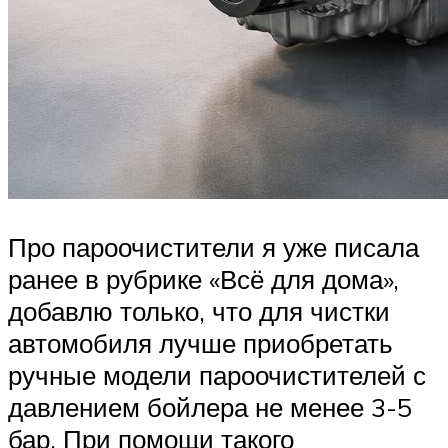
Про пароочистители я уже писала
ранее в рубрике «Всё для дома»,
добавлю только, что для чистки
автомобиля лучше приобретать
ручные модели пароочистителей с
давлением бойлера не менее 3-5
бар. При помощи такого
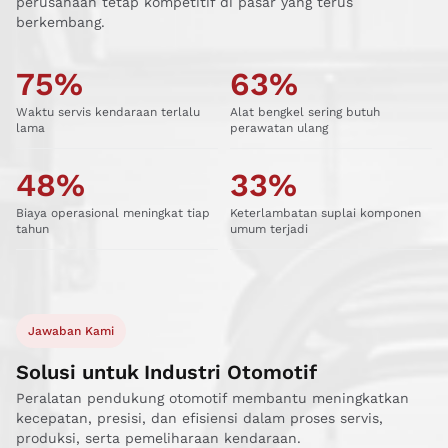
perusahaan tetap kompetitif di pasar yang terus
berkembang.
75
%
63
%
Waktu servis kendaraan terlalu
Alat bengkel sering butuh
lama
perawatan ulang
48
%
33
%
Biaya operasional meningkat tiap
Keterlambatan suplai komponen
tahun
umum terjadi
Jawaban Kami
Solusi untuk Industri Otomotif
Peralatan pendukung otomotif membantu meningkatkan
kecepatan, presisi, dan efisiensi dalam proses servis,
produksi, serta pemeliharaan kendaraan.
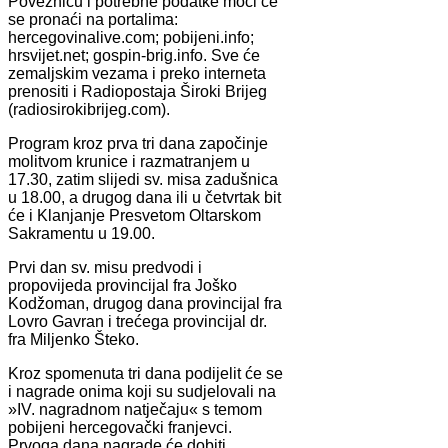
Poveznicu i potrebne podatke moći će
se pronaći na portalima:
hercegovinalive.com; pobijeni.info;
hrsvijet.net; gospin-brig.info. Sve će
zemaljskim vezama i preko interneta
prenositi i Radiopostaja Široki Brijeg
(radiosirokibrijeg.com).
Program kroz prva tri dana započinje
molitvom krunice i razmatranjem u
17.30, zatim slijedi sv. misa zadušnica
u 18.00, a drugog dana ili u četvrtak bit
će i Klanjanje Presvetom Oltarskom
Sakramentu u 19.00.
Prvi dan sv. misu predvodi i
propovijeda provincijal fra Joško
Kodžoman, drugog dana provincijal fra
Lovro Gavran i trećega provincijal dr.
fra Miljenko Šteko.
Kroz spomenuta tri dana podijelit će se
i nagrade onima koji su sudjelovali na
»IV. nagradnom natječaju« s temom
pobijeni hercegovački franjevci.
Prvoga dana nagrade će dobiti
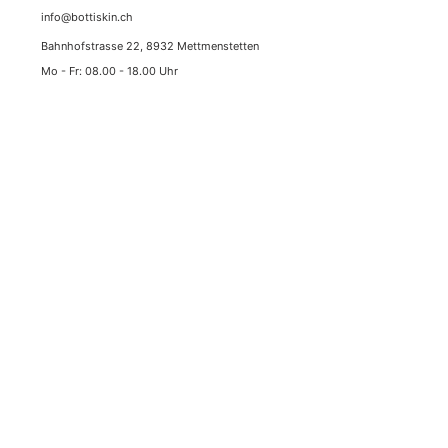
info@bottiskin.ch
Bahnhofstrasse 22, 8932 Mettmenstetten
Mo - Fr:
08.00 - 18.00
Uhr
DEINE VORTEILE
Medizinische Wirkstoffkosmetik
Nachhaltige Resultate & gezielte Skin Longevity durch
modernste Wirkstoff-Standards
✓
Bestpreise mit Tiefpreisgarantie
✓
Zollfreie Lieferung (Schweiz & FL)
✓
Schweizer Blitz-Versand (1-2 Werktage)
✓
5.0 Sterne Google Höchstbewertung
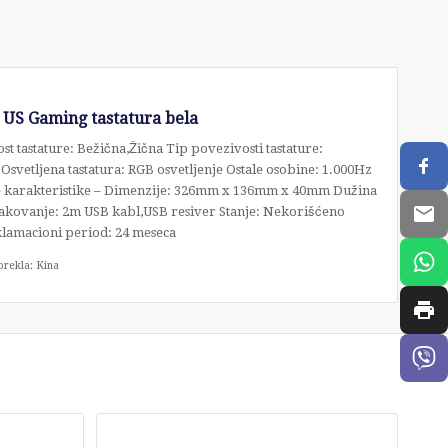
S Gaming tastatura bela
st tastature: Bežična,Žična Tip povezivosti tastature:
Osvetljena tastatura: RGB osvetljenje Ostale osobine: 1.000Hz
e karakteristike – Dimenzije: 326mm x 136mm x 40mm Dužina
 Pakovanje: 2m USB kabl,USB resiver Stanje: Nekorišćeno
lamacioni period: 24 meseca
orekla: Kina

++++

Now reproduce all of the entries precisely, with no pictures in the copy.

- Final answer -
Про пароочистители я уже писала
ранее в рубрике «Всё для дома»,
добавлю только, что для чистки
автомобиля лучше приобретать
ручные модели пароочистителей с
давлением бойлера не менее 3-5
бар. При помощи такого
perusahaan tetap kompetitif di pasar yang terus
berkembang.
75
%
63
%
Waktu servis kendaraan terlalu
Alat bengkel sering butuh
lama
perawatan ulang
48
%
33
%
Biaya operasional meningkat tiap
Keterlambatan suplai komponen
tahun
umum terjadi
Jawaban Kami
Solusi untuk Industri Otomotif
Peralatan pendukung otomotif membantu meningkatkan
kecepatan, presisi, dan efisiensi dalam proses servis,
produksi, serta pemeliharaan kendaraan.
Poveznicu i potrebne podatke moći će
se pronaći na portalima:
hercegovinalive.com; pobijeni.info;
hrsvijet.net; gospin-brig.info. Sve će
zemaljskim vezama i preko interneta
prenositi i Radiopostaja Široki Brijeg
(radiosirokibrijeg.com).
Program kroz prva tri dana započinje
molitvom krunice i razmatranjem u
17.30, zatim slijedi sv. misa zadušnica
u 18.00, a drugog dana ili u četvrtak bit
će i Klanjanje Presvetom Oltarskom
Sakramentu u 19.00.
Prvi dan sv. misu predvodi i
propovijeda provincijal fra Joško
Kodžoman, drugog dana provincijal fra
Lovro Gavran i trećega provincijal dr.
fra Miljenko Šteko.
Kroz spomenuta tri dana podijelit će se
i nagrade onima koji su sudjelovali na
»IV. nagradnom natječaju« s temom
pobijeni hercegovački franjevci.
Prvoga dana nagrade će dobiti
info@bottiskin.ch
Bahnhofstrasse 22, 8932 Mettmenstetten
Mo - Fr:
08.00 - 18.00
Uhr
DEINE VORTEILE
Medizinische Wirkstoffkosmetik
Nachhaltige Resultate & gezielte Skin Longevity durch
modernste Wirkstoff-Standards
✓
Bestpreise mit Tiefpreisgarantie
✓
Zollfreie Lieferung (Schweiz & FL)
✓
Schweizer Blitz-Versand (1-2 Werktage)
✓
5.0 Sterne Google Höchstbewertung
S Gaming tastatura bela
st tastature: Bežična,Žična Tip povezivosti tastature:
Osvetljena tastatura: RGB osvetljenje Ostale osobine: 1.000Hz
e karakteristike – Dimenzije: 326mm x 136mm x 40mm Dužina
 Pakovanje: 2m USB kabl,USB resiver Stanje: Nekorišćeno
lamacioni period: 24 meseca
orekla: Kina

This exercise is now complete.